Are you arguing that recovery is not the best metric to judge the success of the IBC because you often cite the fact that recovery as a percentage of the liquidation value? Because these companies are already sick? So, does the narrative have to change to stop looking at recovery as a proportion of the claims to a proportion of the liquidation value?
Sahoo said yes, so, please look at the companies - for example, Ghotaringa Minerals and Orchid Biotech  - these were the companies where they owed Rs 8,100 crore to banks, when they came to IBC process they had absolutely zero assets and the bankers got only zero rupees.
On the other hand, look at Binani Cements, MBL Infrastructure in these cases, the creditors got 100 percent of their money. Now, please consider why in one case there is zero percent haircut and in another case, there is 100 percent haircut? That means this has nothing to do with the IBC probably - probability the reason lies somewhere else.
So, have to look at when a company comes into the IBC process, what is its state of health as much as the outcome depends at what stage of the disease the patient arrives in the hospital. If the person reaches up very late at the hospital, the best hospital, the best doctors can do very little. The companies that have been rescued when they entered the IBC process, they had assets valued at 22 percent of their claims. That means at the entry the creditors who were staring at the haircuts of 70-80 percent and that has come down to 60 percent or so, but more important is a company has been rescued.
“The outcome has to be seen in relation to the amount of claims or amount of assets available on the ground, the market will not give a value because a company was so much market will give the value on what the company brings on the table and IBC maximises the value of the assets in existence, not probably what existed earlier. So one has to be realistic about what is on the ground? what are the options,” said Sahoo.
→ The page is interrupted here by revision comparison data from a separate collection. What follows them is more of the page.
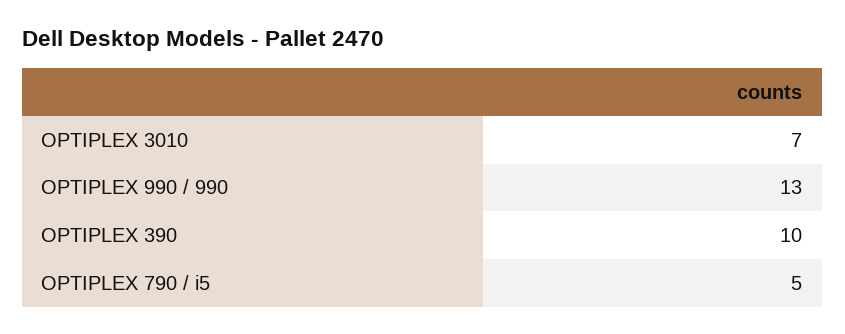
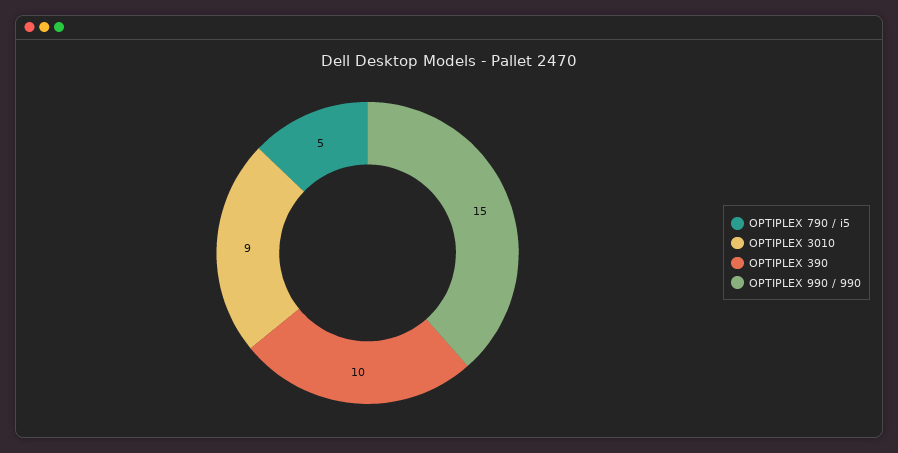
  {
-   "OPTIPLEX 3010": 7,
+   "OPTIPLEX 3010": 9,
-   "OPTIPLEX 990 / 990": 13,
+   "OPTIPLEX 990 / 990": 15,
    "OPTIPLEX 390": 10,
    "OPTIPLEX 790 / i5": 5
  }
When you say it is important when the patient is brought to the hospital then shouldn't the law itself incentivise banks, or bring the companies that have visible problems to the IBC earlier because, in a lot of cases, it is only when problems emerge, defaults have happened, that cases are brought to NCLT and there is little to be done at that point....
Sahoo said, "Yes, we had the insolvency bankruptcy code in 2016. The companies, which are coming today or came in 2016-2017-18. Many of them were defunct or The Board for Industrial and Financial Reconstruction (BIFR)  for decades ago. The companies, which are getting liquidated three fourth of them were defunct. So that means, one cannot say that there has been a delay and the banks did not bring because this system became available in 2016."
"Yes, there was initial inertia on the part of the banks to invoke the IBC process that required an amendment in the banking law that required RBI to give directions. But nowadays those things do not arise. What we are dealing with today are essentially legacy matters. Yeah, once the legacy matters are over, the outcomes would look much better."